Rapidly evolving markets necessitate new skills in digital marketing, logistics management, trade, new certification and legislation, new technologies and dynamic product demand management. These are all skills mentioned in the regions’ reports, in addition to agricultural knowledge and skills. Our research also draws attention to relational as well as digital skills, such as “network building, representation and lobbying” and “conflict resolution, support and advice”. When these skills rest on the shoulders of a few people, we see how capacity building in mountain areas can be particularly challenging.
A few regions indeed showcased examples of persons tackling many challenges through diversification, innovations and/or certifications. Although acknowledged as more sustainable practices, diversification and operating in alternative networks often rely on a few pioneers or small committees within value chains, who have these often intangible network building and relationship skills. All regions consistently highlighted the importance of relational skills to manage networks, and support exchanges of experiences that is tailored to their territories. In many cases, cooperatives, organic, slow food or PDO associations, fulfil this role and become essential knowledge brokers.
During the MOVING workshop “Unlocking the power of mountain value chains” in November 2023 in Hungary. we discussed challenges and solutions for mountain value chains.
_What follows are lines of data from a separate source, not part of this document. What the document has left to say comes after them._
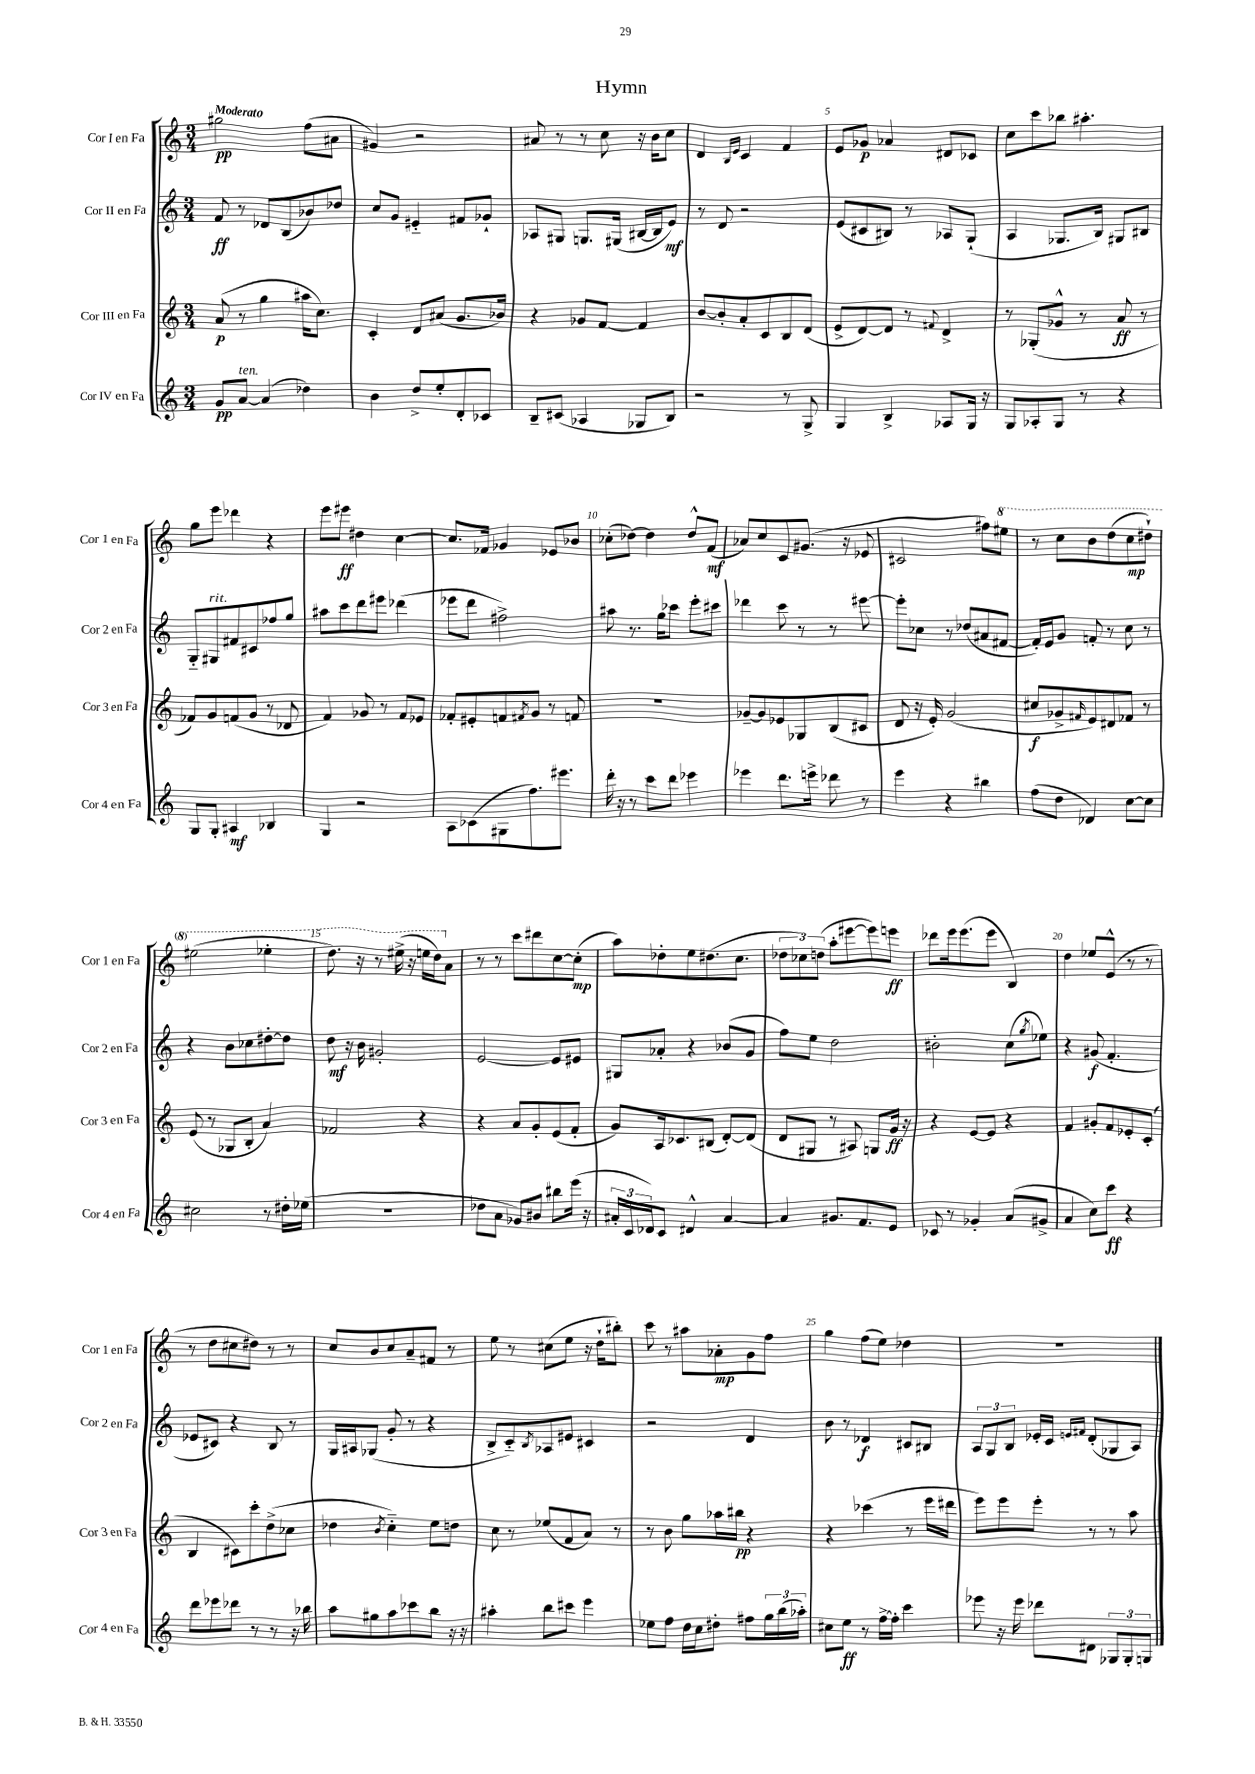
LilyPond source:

\header { title = "Hymn" }
<<
\new StaffGroup <<
\new Staff = "s0" \with { instrumentName = "Cor I en Fa" shortInstrumentName = "Cor 1 en Fa" } {
    \clef treble \key c \major \numericTimeSignature \time 3/4 \tempo "Moderato"
    gis''2\pp f''8( ais'8 |
    gis'4) r2 |
    ais'8 r8 r8 c''8 r16 b'16 c''8 |
    d'4 \grace { b16 e'16 } c'4 f'4 |
    e'8 ges'8\p aes'4 dis'8 ces'8 |
    c''8 c'''8 bes''8 ais''4.-. |
    g''8 e'''8 des'''4 r4 |
    e'''8 eis'''8\ff dis''4 c''4~ |
    c''8. fes'16 ges'4 ees'8 bes'8 |
    ces''8-.( des''8~) des''4 des''8-^ f'8\mf( |
    aes'8) c''8 c'8 gis'8.( r16 ees'8 |
    cis'2 fis''8) \ottava #1 eis'''8 |
    r8 c'''8 b''8 d'''8( c'''8\mp dis'''8-!) |
    eis'''2( ees'''4-. |
    d'''8.) r16 r8 eis'''16->( r16 e'''16 d'''16) \ottava #0 a'8 |
    r8 r8 c'''8 dis'''8 c''8~ c''8-.\mp( |
    a''8) des''8-. e''8 dis''8.( c''8. |
    \tuplet 3/2 { des''8 ces''8) d''8( } a''8-. eis'''8~ eis'''8) e'''8\ff |
    des'''8 e'''16 e'''8.( e'''8 b4) |
    d''4 ees''8 e'8-^( r8 r8 |
    r8 d''8 cis''8 dis''8) r8 r8 |
    c''8 b'8 c''8 a'8-- fis'8 r8 |
    e''8 r8 cis''8( e''8 r16 d''16-! bis''8-.) |
    c'''8 r8 ais''8 aes'8-.\mp g'8 f''8 |
    g''4 f''8( e''8) des''4 |
    R2. \bar "|." |
}
\new Staff = "s1" \with { instrumentName = "Cor II en Fa" shortInstrumentName = "Cor 2 en Fa" } {
    \clef treble \key c \major \numericTimeSignature \time 3/4
    f'8\ff r8 des'8 b8( bes'8) des''8 |
    c''8 g'8 eis'4-_ fis'8 ges'8-! |
    aes8 gis8 g8. gis16( bis16~ bis16 e'8\mf) |
    r8 d'8 r2 |
    e'8( cis'8 bis8) r8 aes8 g8-!( |
    a4 ges8. b16) gis8 bis8 |
    g8-_ gis8^\markup { \italic "rit." } fis'8 cis'8 fes''8 g''8 |
    ais''8 c'''8 d'''8 eis'''8 des'''4( |
    ees'''8 d'''8 fis''2->) |
    ais''8 r8. g''16 ces'''8 e'''8-. cis'''8 |
    des'''4 c'''8 r8 r8 eis'''8~ |
    eis'''8-. ces''8 r8 des''8( ais'8 fis'8~ |
    fis'16-.) e'16 g'8 f'8-. r8 c''8 r8 |
    r4 b'8 ces''8 dis''8~-. dis''8 |
    d''8\mf r16 b'16 gis'2-. |
    e'2~ e'8 eis'8 |
    gis8 aes'8-. r4 bes'8( g'8 |
    f''8) e''8 d''2 |
    bis'2-. c''8( \acciaccatura { g''8 } ees''8) |
    r4 gis'8\f( f'4.-. |
    ees'8 cis'8) r4 b8 r8 |
    g16 ais16 ges8( g'8-. r8 r4 |
    b8-> c'8-_) \acciaccatura { b8 } aes8 eis'8 cis'4 |
    r2 d'4 |
    b'8 r8 des'4\f cis'8 bis8 |
    \tuplet 3/2 { a8 g8 b8 } ees'16-. c'16 \grace { e'16 fis'16 } d'8-.( ges8 a8) \bar "|." |
}
\new Staff = "s2" \with { instrumentName = "Cor III en Fa" shortInstrumentName = "Cor 3 en Fa" } {
    \clef treble \key c \major \numericTimeSignature \time 3/4
    a'8\p( r8 g''4 ais''16 c''8.) |
    c'4-. d'8 ais'8( g'8. bes'16) |
    r4 ges'8 f'8~ f'4 |
    b'8~ b'8-. a'8-. c'8 b8 d'8( |
    e'8-> d'8~) d'8 r8 \appoggiatura { fis'8 } d'4-> |
    r8 ges8-.( ges'8-^ r8 a'8\ff r8 |
    fes'8) g'8 f'8( g'8 r8 des'8 |
    f'4) ges'8 r8 f'8 ees'8 |
    fes'8-. eis'8-. f'8 \acciaccatura { fis'8 } g'8 r8 f'8 |
    R2. |
    ges'8~-- ges'8 ees'8 ges8 b8( cis'8 |
    d'8 r16 e'16-.) g'2( |
    cis''8\f ges'8-> \grace { fis'16 } e'8) dis'8 fes'8 r8 |
    e'8( r8 ges8 b8-. a'4) |
    fes'2 r4 |
    r4 a'8 g'8-. e'8( f'8-. |
    g'8) a16 ces'8. bis8( d'8~-.) d'8( |
    d'8 gis8 r8 ais8) g8 g'16\ff r16 |
    r4 e'8~ e'8 r4 |
    f'4 gis'8-. f'8 ees'8-. c'8-.( |
    b4 cis'8) c'''8-. d''8->( ces''8 |
    des''4 \acciaccatura { b'8 } c''4-_) e''8 d''8 |
    c''8 r8 ees''8( f'8 a'8) r8 |
    r8 b'8 g''8 aes''16 bis''16\pp r4 |
    r4 ces'''4( r8 e'''16 dis'''16 |
    e'''8) e'''8 e'''8-. r8 r8 a''8 \bar "|." |
}
\new Staff = "s3" \with { instrumentName = "Cor IV en Fa" shortInstrumentName = "Cor 4 en Fa" } {
    \clef treble \key c \major \numericTimeSignature \time 3/4
    g'8\pp a'8~^\markup { \italic "ten." } a'4( des''4) |
    b'4 d''8-> e''8-. d'8-. ces'8 |
    b8-- cis'8( aes4 ges8 b8) |
    r2 r8 g8-> |
    g4 b4-> aes8 g16 r16 |
    g8 aes8-. g8 r8 r4 |
    g8 g8-. ais4\mf bes4 |
    g4 r2 |
    a8 ces'8( gis8 f''8.) eis'''8. |
    d'''16-. r16 r8 c'''8 d'''8 ees'''4 |
    ees'''4 d'''8. e'''16-> des'''8 r8 |
    e'''4 r4 bis''4 |
    f''8( d''8 des'4) c''8~ c''8 |
    cis''2 r8 dis''16-. ees''16( |
    R2. |
    des''8 a'8 ges'8) bis'8 bis''8 e'''16( r16 |
    \tuplet 3/2 { ais'16-. c'16 des'16) } c'8 dis'4-^ ais'4~ |
    ais'4 gis'8. f'8. e'8 |
    ces'8 r8 ges'4-. a'8( gis'8-> |
    a'4 c''8) c'''8\ff r4 |
    d'''8 ees'''8 des'''8 r8 r8 r16 bes''16 |
    a''8 gis''8 a''8 ces'''8 b''8 r16 r16 |
    ais''4-. b''8 cis'''8 e'''4 |
    ees''8 f''8 d''16 c''16 dis''8-. fis''8 \tuplet 3/2 { g''16 b''16( aes''16-.) } |
    cis''8 e''8\ff r8 f''16~-> f''16-. c'''4 |
    ees'''8 r16 ees'''16 des'''8 dis'8 \tuplet 3/2 { ges8 ges8-. g8 } \bar "|." |
}
>>
>>
\layout { \context { \Score \override BarNumber.break-visibility = ##(#f #t #t) barNumberVisibility = #(every-nth-bar-number-visible 5) } }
The role and skills of these key-actors for mountain value chains development emerged strongly -when considering these solutions in terms of necessary skills. Of the 35 solutions collected with stakeholders, 13 are linked to bottom-up empowerment and participatory processes (37%). More specifically, one can group them into the categories of skills needed as:
- Knowledge sharing and facilitation
- Cohesion and collaboration skills
- Pioneering, offering perspectives and vision
- Communication and story-telling
- Leadership for bottom-up, participatory approaches
“Digitalisation” issues were rarely mentioned, and when digital skills were mentioned, it was to highlight the support needed for bottom-up approaches to building sustainable value chains. To have appropriate skill acquisition, the training of advisors, farmers, etc. should be “fit for mountain production” and vocational training flexible and “delivered at local level in response to specific local needs”.
It thus looks like mountain value chains primarily need people with the soft skills to act as facilitators of the networks within and between value chains. Digital skills are tools to reinforce and serve communities in their efforts to transform towards environmental sustainability rather than the endpoint. As summarized by the MOVING Podcast, networking to care for the mountain communities could be one of the most important skills for mountain resilience. If a link is missing, these networks could collapse, even if the technical skills are present. It would thus make sense to reinforce the social component in the drive for more digital and green skills to maximise the potential of Europe’s mountains.